>> Begin
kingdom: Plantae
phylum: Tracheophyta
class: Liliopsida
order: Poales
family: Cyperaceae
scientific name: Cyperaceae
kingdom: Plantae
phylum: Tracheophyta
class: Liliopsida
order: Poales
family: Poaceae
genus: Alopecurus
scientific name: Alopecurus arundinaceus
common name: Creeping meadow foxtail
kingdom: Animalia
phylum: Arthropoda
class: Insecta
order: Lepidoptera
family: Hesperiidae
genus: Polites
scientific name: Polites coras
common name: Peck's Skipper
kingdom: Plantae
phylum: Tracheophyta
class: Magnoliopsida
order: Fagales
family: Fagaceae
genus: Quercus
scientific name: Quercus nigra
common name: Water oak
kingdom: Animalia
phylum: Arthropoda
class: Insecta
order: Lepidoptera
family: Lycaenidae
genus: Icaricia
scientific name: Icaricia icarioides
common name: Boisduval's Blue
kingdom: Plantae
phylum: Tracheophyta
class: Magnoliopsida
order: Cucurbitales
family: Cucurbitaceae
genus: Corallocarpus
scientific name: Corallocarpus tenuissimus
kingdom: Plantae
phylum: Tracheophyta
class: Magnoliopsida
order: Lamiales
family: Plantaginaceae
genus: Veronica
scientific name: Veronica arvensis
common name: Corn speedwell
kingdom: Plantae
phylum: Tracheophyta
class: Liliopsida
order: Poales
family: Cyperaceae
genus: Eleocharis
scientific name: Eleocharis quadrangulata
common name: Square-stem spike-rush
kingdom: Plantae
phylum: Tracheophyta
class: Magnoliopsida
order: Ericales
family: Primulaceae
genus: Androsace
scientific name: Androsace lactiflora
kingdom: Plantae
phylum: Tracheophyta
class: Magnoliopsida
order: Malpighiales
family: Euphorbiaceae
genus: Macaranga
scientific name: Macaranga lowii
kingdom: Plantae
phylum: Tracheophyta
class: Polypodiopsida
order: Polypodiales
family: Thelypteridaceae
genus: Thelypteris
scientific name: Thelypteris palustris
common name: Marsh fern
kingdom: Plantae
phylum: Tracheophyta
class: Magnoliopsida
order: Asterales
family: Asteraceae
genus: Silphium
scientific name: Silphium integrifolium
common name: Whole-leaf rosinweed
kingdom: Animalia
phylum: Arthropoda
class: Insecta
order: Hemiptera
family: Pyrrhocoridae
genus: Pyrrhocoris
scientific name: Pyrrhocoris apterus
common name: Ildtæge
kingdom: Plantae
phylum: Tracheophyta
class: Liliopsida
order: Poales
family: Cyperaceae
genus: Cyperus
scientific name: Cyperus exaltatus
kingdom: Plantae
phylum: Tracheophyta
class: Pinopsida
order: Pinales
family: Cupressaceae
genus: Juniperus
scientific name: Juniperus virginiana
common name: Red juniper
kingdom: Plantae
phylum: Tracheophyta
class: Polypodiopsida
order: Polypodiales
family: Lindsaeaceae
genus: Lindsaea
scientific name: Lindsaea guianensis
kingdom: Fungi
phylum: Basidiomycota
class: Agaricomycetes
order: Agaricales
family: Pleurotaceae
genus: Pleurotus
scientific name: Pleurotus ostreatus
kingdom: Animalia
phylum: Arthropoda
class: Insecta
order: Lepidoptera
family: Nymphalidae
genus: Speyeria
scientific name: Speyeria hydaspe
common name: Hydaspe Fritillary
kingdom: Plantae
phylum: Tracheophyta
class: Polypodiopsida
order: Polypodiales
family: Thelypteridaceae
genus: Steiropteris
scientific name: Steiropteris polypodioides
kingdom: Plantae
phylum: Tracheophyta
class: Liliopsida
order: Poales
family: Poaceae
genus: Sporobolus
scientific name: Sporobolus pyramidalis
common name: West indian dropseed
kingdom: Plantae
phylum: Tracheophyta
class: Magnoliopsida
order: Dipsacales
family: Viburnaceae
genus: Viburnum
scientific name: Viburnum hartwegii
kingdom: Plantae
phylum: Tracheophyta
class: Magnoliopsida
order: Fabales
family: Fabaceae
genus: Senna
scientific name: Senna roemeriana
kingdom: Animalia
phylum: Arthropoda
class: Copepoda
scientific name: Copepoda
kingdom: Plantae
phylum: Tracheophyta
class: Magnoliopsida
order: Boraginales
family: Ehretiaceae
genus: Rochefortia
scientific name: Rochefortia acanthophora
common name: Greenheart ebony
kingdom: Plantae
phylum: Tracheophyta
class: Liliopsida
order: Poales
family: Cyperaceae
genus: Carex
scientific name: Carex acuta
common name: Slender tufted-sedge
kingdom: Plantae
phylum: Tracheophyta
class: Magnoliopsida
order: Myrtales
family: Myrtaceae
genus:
>> End
Output every classification line from the data above as a single numbered list, leaving out any blank lines.

Result below:
1. kingdom: Plantae
2. phylum: Tracheophyta
3. class: Liliopsida
4. order: Poales
5. family: Cyperaceae
6. scientific name: Cyperaceae
7. kingdom: Plantae
8. phylum: Tracheophyta
9. class: Liliopsida
10. order: Poales
11. family: Poaceae
12. genus: Alopecurus
13. scientific name: Alopecurus arundinaceus
14. common name: Creeping meadow foxtail
15. kingdom: Animalia
16. phylum: Arthropoda
17. class: Insecta
18. order: Lepidoptera
19. family: Hesperiidae
20. genus: Polites
21. scientific name: Polites coras
22. common name: Peck's Skipper
23. kingdom: Plantae
24. phylum: Tracheophyta
25. class: Magnoliopsida
26. order: Fagales
27. family: Fagaceae
28. genus: Quercus
29. scientific name: Quercus nigra
30. common name: Water oak
31. kingdom: Animalia
32. phylum: Arthropoda
33. class: Insecta
34. order: Lepidoptera
35. family: Lycaenidae
36. genus: Icaricia
37. scientific name: Icaricia icarioides
38. common name: Boisduval's Blue
39. kingdom: Plantae
40. phylum: Tracheophyta
41. class: Magnoliopsida
42. order: Cucurbitales
43. family: Cucurbitaceae
44. genus: Corallocarpus
45. scientific name: Corallocarpus tenuissimus
46. kingdom: Plantae
47. phylum: Tracheophyta
48. class: Magnoliopsida
49. order: Lamiales
50. family: Plantaginaceae
51. genus: Veronica
52. scientific name: Veronica arvensis
53. common name: Corn speedwell
54. kingdom: Plantae
55. phylum: Tracheophyta
56. class: Liliopsida
57. order: Poales
58. family: Cyperaceae
59. genus: Eleocharis
60. scientific name: Eleocharis quadrangulata
61. common name: Square-stem spike-rush
62. kingdom: Plantae
63. phylum: Tracheophyta
64. class: Magnoliopsida
65. order: Ericales
66. family: Primulaceae
67. genus: Androsace
68. scientific name: Androsace lactiflora
69. kingdom: Plantae
70. phylum: Tracheophyta
71. class: Magnoliopsida
72. order: Malpighiales
73. family: Euphorbiaceae
74. genus: Macaranga
75. scientific name: Macaranga lowii
76. kingdom: Plantae
77. phylum: Tracheophyta
78. class: Polypodiopsida
79. order: Polypodiales
80. family: Thelypteridaceae
81. genus: Thelypteris
82. scientific name: Thelypteris palustris
83. common name: Marsh fern
84. kingdom: Plantae
85. phylum: Tracheophyta
86. class: Magnoliopsida
87. order: Asterales
88. family: Asteraceae
89. genus: Silphium
90. scientific name: Silphium integrifolium
91. common name: Whole-leaf rosinweed
92. kingdom: Animalia
93. phylum: Arthropoda
94. class: Insecta
95. order: Hemiptera
96. family: Pyrrhocoridae
97. genus: Pyrrhocoris
98. scientific name: Pyrrhocoris apterus
99. common name: Ildtæge
100. kingdom: Plantae
101. phylum: Tracheophyta
102. class: Liliopsida
103. order: Poales
104. family: Cyperaceae
105. genus: Cyperus
106. scientific name: Cyperus exaltatus
107. kingdom: Plantae
108. phylum: Tracheophyta
109. class: Pinopsida
110. order: Pinales
111. family: Cupressaceae
112. genus: Juniperus
113. scientific name: Juniperus virginiana
114. common name: Red juniper
115. kingdom: Plantae
116. phylum: Tracheophyta
117. class: Polypodiopsida
118. order: Polypodiales
119. family: Lindsaeaceae
120. genus: Lindsaea
121. scientific name: Lindsaea guianensis
122. kingdom: Fungi
123. phylum: Basidiomycota
124. class: Agaricomycetes
125. order: Agaricales
126. family: Pleurotaceae
127. genus: Pleurotus
128. scientific name: Pleurotus ostreatus
129. kingdom: Animalia
130. phylum: Arthropoda
131. class: Insecta
132. order: Lepidoptera
133. family: Nymphalidae
134. genus: Speyeria
135. scientific name: Speyeria hydaspe
136. common name: Hydaspe Fritillary
137. kingdom: Plantae
138. phylum: Tracheophyta
139. class: Polypodiopsida
140. order: Polypodiales
141. family: Thelypteridaceae
142. genus: Steiropteris
143. scientific name: Steiropteris polypodioides
144. kingdom: Plantae
145. phylum: Tracheophyta
146. class: Liliopsida
147. order: Poales
148. family: Poaceae
149. genus: Sporobolus
150. scientific name: Sporobolus pyramidalis
151. common name: West indian dropseed
152. kingdom: Plantae
153. phylum: Tracheophyta
154. class: Magnoliopsida
155. order: Dipsacales
156. family: Viburnaceae
157. genus: Viburnum
158. scientific name: Viburnum hartwegii
159. kingdom: Plantae
160. phylum: Tracheophyta
161. class: Magnoliopsida
162. order: Fabales
163. family: Fabaceae
164. genus: Senna
165. scientific name: Senna roemeriana
166. kingdom: Animalia
167. phylum: Arthropoda
168. class: Copepoda
169. scientific name: Copepoda
170. kingdom: Plantae
171. phylum: Tracheophyta
172. class: Magnoliopsida
173. order: Boraginales
174. family: Ehretiaceae
175. genus: Rochefortia
176. scientific name: Rochefortia acanthophora
177. common name: Greenheart ebony
178. kingdom: Plantae
179. phylum: Tracheophyta
180. class: Liliopsida
181. order: Poales
182. family: Cyperaceae
183. genus: Carex
184. scientific name: Carex acuta
185. common name: Slender tufted-sedge
186. kingdom: Plantae
187. phylum: Tracheophyta
188. class: Magnoliopsida
189. order: Myrtales
190. family: Myrtaceae
191. genus:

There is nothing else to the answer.